Critics like to bang on about the sex scenes and nudity in the films of Nicolas Roeg. But let’s not forget the bold casting choices that saw old “rubber lips” Mick Jagger playing a louche gangster in Performance and the angelic-voiced Art Garfunkel turning nasty in Bad Timing. In between those films, Roeg made the weird and wonderful The Man Who Fell to Earth starring the chameleon-like David Bowie.
When I was at school the cool kids liked Bowie or Jagger; the rest of us squabbled over the merits of David Cassidy and Donny Osmond. I regret to say that the release of ABBA: the Movie the following year made more of an impression on me than Bowie’s startling debut as a leading man in the spring of 1976. He plays Thomas Jerome Newton, a traveller from the planet Anthea, who comes to Earth in search of water to save his dying planet. After plunging into a picturesque lake outside Haneyville, he stumbles around trying to acclimatise himself to a land that is fertile, yet spiritually arid.
Compare the beguiling opening sequence of The Man Who Fell to Earth with Arnold Schwarzenegger’s smash and grab clothing raid on an LA biker bar at the beginning of Terminator 2: Judgment Day. Newton’s urgent mission requires him to get his hands on some quick cash, so he sells his wife’s ring. “Twenty dollars — take it or leave it” says the hatchet-faced old woman who provides him with a first chastening experience of US commerce. A short time later we see him counting a big wad of dollar bills. I’m guessing he used guile rather than Arnie-style negotiating tactics.
It’s just the first of many gaps in the narrative of a film that’s brimming with ideas, but doesn’t often feel the need to pull them together into a coherent plot. So armed with nine original patents and assisted by lawyer Oliver Farnsworth (Buck Henry), Newton rapidly establishes a business empire that generates billions of dollars but, frustratingly, fails to solve his water problem. Along the way he falls into the clutches of the emotionally needy Mary-Lou (Candy Clark) and piques the interest of ambitious scientist Bryce (Rip Torn). He becomes disillusioned and even dissolute, but he doesn’t grow old. If only he’d stuck to imbibing H20 and stayed off the gin and tonic.
I haven’t read Walter Tevis’s sci-fi novel, so I don’t know how much of what follows is a product of screenwriter Paul Mayersberg’s imagination. Mayersberg, who later co-wrote Roeg’s Eureka and Bowie’s Merry Christmas Mr Lawrence injects plenty of dry humour into the first half of the film. Farnsworth’s comment about how his old life “went straight out the window” is cruelly ironic, considering his spectacular death by defenestration. The visitor’s intellectual prowess is slightly undermined by his naiveté about money and his social awkwardness. But though Farnsworth comments that Newton is “not so very different”, we’ve just had an intriguing close-up of the mismatched pupils that hint at something not-so-human under the surface.

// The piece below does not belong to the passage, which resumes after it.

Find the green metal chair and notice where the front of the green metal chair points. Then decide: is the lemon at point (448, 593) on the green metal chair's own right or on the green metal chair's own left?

In some respects Newton’s rise and fall is a classic cautionary tale. An outsider with truly innovative ideas founds a business empire, and is then ruthlessly crushed by corporate America when he tries to harness that wealth for his space programme. “This is modern America and we’re going to keep it that way.” As he tunes into a brain-numbing diet of 12 different TV channels at the same time it’s no wonder Newton loses his grip on reality — whatever that is. I would call it information overload, but the bemused spaceman soon figures out the difference between a medium that merely “shows” you everything as opposed to telling you something. The besotted Mary-Lou screams for answers and ends up with a lot more reality than she can handle.

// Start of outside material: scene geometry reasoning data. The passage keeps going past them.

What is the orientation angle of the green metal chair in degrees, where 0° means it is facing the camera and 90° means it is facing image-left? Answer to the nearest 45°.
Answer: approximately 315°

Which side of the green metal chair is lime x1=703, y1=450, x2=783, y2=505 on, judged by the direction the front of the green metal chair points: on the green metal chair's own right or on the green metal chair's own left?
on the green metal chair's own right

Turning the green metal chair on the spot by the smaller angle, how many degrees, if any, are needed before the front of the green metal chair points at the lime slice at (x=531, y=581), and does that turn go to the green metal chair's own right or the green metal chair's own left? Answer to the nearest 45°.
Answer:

The Man Who Fell to Earth loses its way badly in the second half, as we measure the passing of years solely by the greying hair and increasing girth of the supporting cast. (Candy Clark’s ageing make-up is particularly unconvincing.) As Newton’s exile continues there are frequent jarring flashbacks to the wife and kids back home. Perhaps it’s too many years of watching The X-Files, but I felt these sequences had dated badly and the pathos was somewhat lost on me.
Forget the much-discussed sex ‘n’ dressing sequence in Don’t Look Now, this film contains several scenes that showcase nudity and some truly bizarre juxtapositions. Early in the film Newton watches some traditional swordplay in a Japanese restaurant as Bryce and his girlfriend indulge in one of those apartment-trashing bouts of copulation. They photograph themselves, too. The music, the shrieking and Graeme Clifford’s editing combine to create something that’s more disorienting than erotic. Later, Newton and Mary-Lou explore some inadvisable gun-play as foreplay and there’s also the unforgettable sight of her caressing his naked alien form.
Whatever the stylistic excesses, Bowie’s extraordinary performance keeps you watching. You literally can’t keep your eyes off that languid figure, whose androgynous looks and ethereal presence are perfectly suited to his otherworldly role. Though he doesn’t age like the people around him, his suffering and physical deterioration are, at times, hard to watch. It could have felt like an over-extended rock video, but in Roeg and Bowie The Man Who Fell to Earth has found the perfect combination of directorial flair and old-fashioned charisma.